GQ Italia, n. 143, Agosto 2011
Io non ho l’occhio fino, e nemmeno la lingua (ve ne sarete ampiamente accorti).
Oltre ad essere sbadata, grezza e goffa, spesso non presto attenzione a ciò che dovrei.
Mi capita spesso di usare gli stereotipi come base narrativa, sguazzo nelle categorie come il pretesto semplificatore migliore dal quale partire per raccontare ciò che devo.
Tutto ciò premesso, capirete che se una discriminazione bella e buona salta ai miei occhi in un lampo, significa che è proprio palese e di cattivo gusto.
Ormai – ed è brutto da dire – sono piuttosto assuefatta dall’uso della nudità della donna nei media (e non solo). Ma c’è una cosa che riesce ancora a starmi sulle palle: lo stereotipo di genere.
Stamattina sono andata in edicola a prendere Vanity Fair, e mi sono trovata allegata una copia di GQ. Sfoglio sbadatamente, e le palle (questo sì che è fuori stereotipo) iniziano a rotearmi vorticosamente quando mi trovo a pagina 96, sotto il cappello “Donne per cui vorremmo morire”:
GQ Italia, n. 143, Agosto 2011
Didascalia della foto: Eterna giovinezza, Mary-Louise Parker, 47 anni (…)
A parte il potere distruttivo di questa eterna giovinezza rincorsa, cercata, ambita come un valore. A parte.
Ma io dico: quella torta c’è da tirargliela in testa, agli ideatori della foto.
In alcuni paesi, questo stereotipo di genere usato sui media (la donna servizievole, pronta a riempirvi la pancia e a svuotarvi i testicoli, santa in cucina e puttana a letto, che nella vita non ha niente di meglio da fare che sedurre il suo uomo ogni santissimo giorno cucinando nuda) è proibito dalla legge.
In Spagna, ad esempio, il re Juan Carlos nel 2004 ha firmato una legge contro questo tipo di immagini: “la pubblicità che utilizza l’immagine della donna in modo vessatorio e discriminatorio” diventa illegale e “dovrà rispettare la dignità delle donne e il loro diritto a un’immagine non stereotipata, né discriminatoria, sia che la donna intervenga nei mezzi di comunicazione pubblici che in quelli privati”.

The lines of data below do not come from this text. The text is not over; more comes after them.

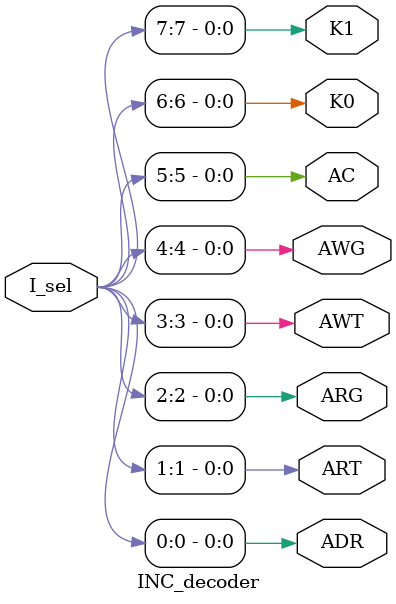
<source format=v>
module INC_decoder(I_sel,ADR,ART,ARG,AWT,AWG,AC,K0,K1);

input [7:0] I_sel;
output ADR,ART,ARG,AWT,AWG,AC,K0,K1;

assign ADR = I_sel[0];
assign ART = I_sel[1];
assign ARG = I_sel[2];
assign AWT = I_sel[3];
assign AWG = I_sel[4];
assign AC  = I_sel[5];
assign K0  = I_sel[6];
assign K1  = I_sel[7];



endmodule

</source>
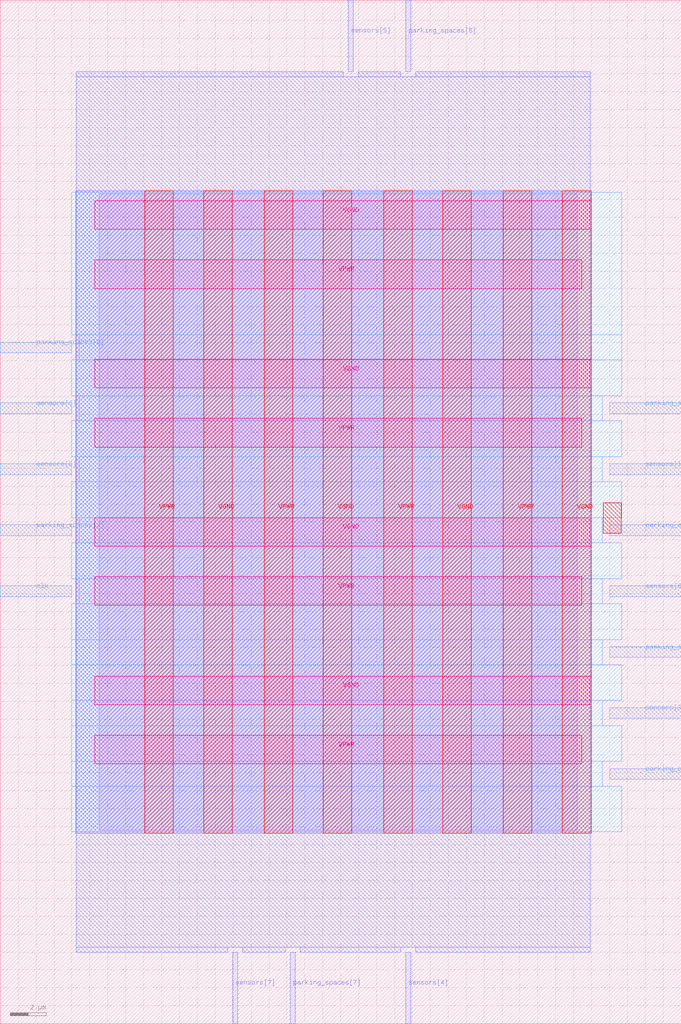
<source format=lef>
VERSION 5.7 ;
  NOWIREEXTENSIONATPIN ON ;
  DIVIDERCHAR "/" ;
  BUSBITCHARS "[]" ;
MACRO car_park
  CLASS BLOCK ;
  FOREIGN car_park ;
  ORIGIN 0.000 0.000 ;
  SIZE 38.000 BY 57.120 ;
  PIN VGND
    DIRECTION INOUT ;
    USE GROUND ;
    PORT
      LAYER met4 ;
        RECT 11.355 10.640 12.955 46.480 ;
    END
    PORT
      LAYER met4 ;
        RECT 18.025 10.640 19.625 46.480 ;
    END
    PORT
      LAYER met4 ;
        RECT 24.695 10.640 26.295 46.480 ;
    END
    PORT
      LAYER met4 ;
        RECT 31.365 10.640 32.965 46.480 ;
    END
    PORT
      LAYER met5 ;
        RECT 5.280 17.800 32.965 19.400 ;
    END
    PORT
      LAYER met5 ;
        RECT 5.280 26.640 32.965 28.240 ;
    END
    PORT
      LAYER met5 ;
        RECT 5.280 35.480 32.965 37.080 ;
    END
    PORT
      LAYER met5 ;
        RECT 5.280 44.320 32.965 45.920 ;
    END
  END VGND
  PIN VPWR
    DIRECTION INOUT ;
    USE POWER ;
    PORT
      LAYER met4 ;
        RECT 8.055 10.640 9.655 46.480 ;
    END
    PORT
      LAYER met4 ;
        RECT 14.725 10.640 16.325 46.480 ;
    END
    PORT
      LAYER met4 ;
        RECT 21.395 10.640 22.995 46.480 ;
    END
    PORT
      LAYER met4 ;
        RECT 28.065 10.640 29.665 46.480 ;
    END
    PORT
      LAYER met5 ;
        RECT 5.280 14.500 32.440 16.100 ;
    END
    PORT
      LAYER met5 ;
        RECT 5.280 23.340 32.440 24.940 ;
    END
    PORT
      LAYER met5 ;
        RECT 5.280 32.180 32.440 33.780 ;
    END
    PORT
      LAYER met5 ;
        RECT 5.280 41.020 32.440 42.620 ;
    END
  END VPWR
  PIN clk
    DIRECTION INPUT ;
    USE SIGNAL ;
    ANTENNAGATEAREA 0.852000 ;
    PORT
      LAYER met3 ;
        RECT 0.000 23.840 4.000 24.440 ;
    END
  END clk
  PIN parking_spaces[0]
    DIRECTION OUTPUT ;
    USE SIGNAL ;
    ANTENNADIFFAREA 0.445500 ;
    PORT
      LAYER met3 ;
        RECT 0.000 37.440 4.000 38.040 ;
    END
  END parking_spaces[0]
  PIN parking_spaces[1]
    DIRECTION OUTPUT ;
    USE SIGNAL ;
    ANTENNADIFFAREA 0.445500 ;
    PORT
      LAYER met3 ;
        RECT 34.000 34.040 38.000 34.640 ;
    END
  END parking_spaces[1]
  PIN parking_spaces[2]
    DIRECTION OUTPUT ;
    USE SIGNAL ;
    ANTENNADIFFAREA 0.445500 ;
    PORT
      LAYER met3 ;
        RECT 0.000 27.240 4.000 27.840 ;
    END
  END parking_spaces[2]
  PIN parking_spaces[3]
    DIRECTION OUTPUT ;
    USE SIGNAL ;
    ANTENNADIFFAREA 0.445500 ;
    PORT
      LAYER met3 ;
        RECT 34.000 20.440 38.000 21.040 ;
    END
  END parking_spaces[3]
  PIN parking_spaces[4]
    DIRECTION OUTPUT ;
    USE SIGNAL ;
    ANTENNADIFFAREA 0.445500 ;
    PORT
      LAYER met3 ;
        RECT 34.000 13.640 38.000 14.240 ;
    END
  END parking_spaces[4]
  PIN parking_spaces[5]
    DIRECTION OUTPUT ;
    USE SIGNAL ;
    ANTENNADIFFAREA 0.795200 ;
    PORT
      LAYER met2 ;
        RECT 22.630 53.120 22.910 57.120 ;
    END
  END parking_spaces[5]
  PIN parking_spaces[6]
    DIRECTION OUTPUT ;
    USE SIGNAL ;
    ANTENNADIFFAREA 0.445500 ;
    PORT
      LAYER met3 ;
        RECT 34.000 27.240 38.000 27.840 ;
    END
  END parking_spaces[6]
  PIN parking_spaces[7]
    DIRECTION OUTPUT ;
    USE SIGNAL ;
    ANTENNADIFFAREA 0.445500 ;
    PORT
      LAYER met2 ;
        RECT 16.190 0.000 16.470 4.000 ;
    END
  END parking_spaces[7]
  PIN sensors[0]
    DIRECTION INPUT ;
    USE SIGNAL ;
    ANTENNAGATEAREA 0.196500 ;
    PORT
      LAYER met3 ;
        RECT 0.000 34.040 4.000 34.640 ;
    END
  END sensors[0]
  PIN sensors[1]
    DIRECTION INPUT ;
    USE SIGNAL ;
    ANTENNAGATEAREA 0.196500 ;
    PORT
      LAYER met3 ;
        RECT 34.000 30.640 38.000 31.240 ;
    END
  END sensors[1]
  PIN sensors[2]
    DIRECTION INPUT ;
    USE SIGNAL ;
    ANTENNAGATEAREA 0.196500 ;
    PORT
      LAYER met3 ;
        RECT 0.000 30.640 4.000 31.240 ;
    END
  END sensors[2]
  PIN sensors[3]
    DIRECTION INPUT ;
    USE SIGNAL ;
    ANTENNAGATEAREA 0.196500 ;
    PORT
      LAYER met3 ;
        RECT 34.000 17.040 38.000 17.640 ;
    END
  END sensors[3]
  PIN sensors[4]
    DIRECTION INPUT ;
    USE SIGNAL ;
    ANTENNAGATEAREA 0.196500 ;
    PORT
      LAYER met2 ;
        RECT 22.630 0.000 22.910 4.000 ;
    END
  END sensors[4]
  PIN sensors[5]
    DIRECTION INPUT ;
    USE SIGNAL ;
    ANTENNAGATEAREA 0.196500 ;
    PORT
      LAYER met2 ;
        RECT 19.410 53.120 19.690 57.120 ;
    END
  END sensors[5]
  PIN sensors[6]
    DIRECTION INPUT ;
    USE SIGNAL ;
    ANTENNAGATEAREA 0.196500 ;
    PORT
      LAYER met3 ;
        RECT 34.000 23.840 38.000 24.440 ;
    END
  END sensors[6]
  PIN sensors[7]
    DIRECTION INPUT ;
    USE SIGNAL ;
    ANTENNAGATEAREA 0.196500 ;
    PORT
      LAYER met2 ;
        RECT 12.970 0.000 13.250 4.000 ;
    END
  END sensors[7]
  OBS
      LAYER li1 ;
        RECT 5.520 10.795 32.200 46.325 ;
      LAYER met1 ;
        RECT 4.210 10.640 32.965 46.480 ;
      LAYER met2 ;
        RECT 4.230 52.840 19.130 53.120 ;
        RECT 19.970 52.840 22.350 53.120 ;
        RECT 23.190 52.840 32.935 53.120 ;
        RECT 4.230 4.280 32.935 52.840 ;
        RECT 4.230 4.000 12.690 4.280 ;
        RECT 13.530 4.000 15.910 4.280 ;
        RECT 16.750 4.000 22.350 4.280 ;
        RECT 23.190 4.000 32.935 4.280 ;
      LAYER met3 ;
        RECT 3.990 38.440 34.690 46.405 ;
        RECT 4.400 37.040 34.690 38.440 ;
        RECT 3.990 35.040 34.690 37.040 ;
        RECT 4.400 33.640 33.600 35.040 ;
        RECT 3.990 31.640 34.690 33.640 ;
        RECT 4.400 30.240 33.600 31.640 ;
        RECT 3.990 28.240 34.690 30.240 ;
        RECT 4.400 26.840 33.600 28.240 ;
        RECT 3.990 24.840 34.690 26.840 ;
        RECT 4.400 23.440 33.600 24.840 ;
        RECT 3.990 21.440 34.690 23.440 ;
        RECT 3.990 20.040 33.600 21.440 ;
        RECT 3.990 18.040 34.690 20.040 ;
        RECT 3.990 16.640 33.600 18.040 ;
        RECT 3.990 14.640 34.690 16.640 ;
        RECT 3.990 13.240 33.600 14.640 ;
        RECT 3.990 10.715 34.690 13.240 ;
      LAYER met4 ;
        RECT 33.645 27.375 34.665 29.065 ;
  END
END car_park
END LIBRARY


</source>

Certo, noi ci troviamo in uno dei paesi più sessisti del mondo, ma per quanto tempo ancora dovremo sopportare tutto questo?
La cosa peggiore è che il buon senso (o il buon gusto), quando non è imposto per legge, in pochi sanno dove stia di casa. Ma la posta in gioco, in Italia, è ormai ad un livello talmente alto che dovrebbe farci suonare a tutti la campanella che urla “ENOUGH”.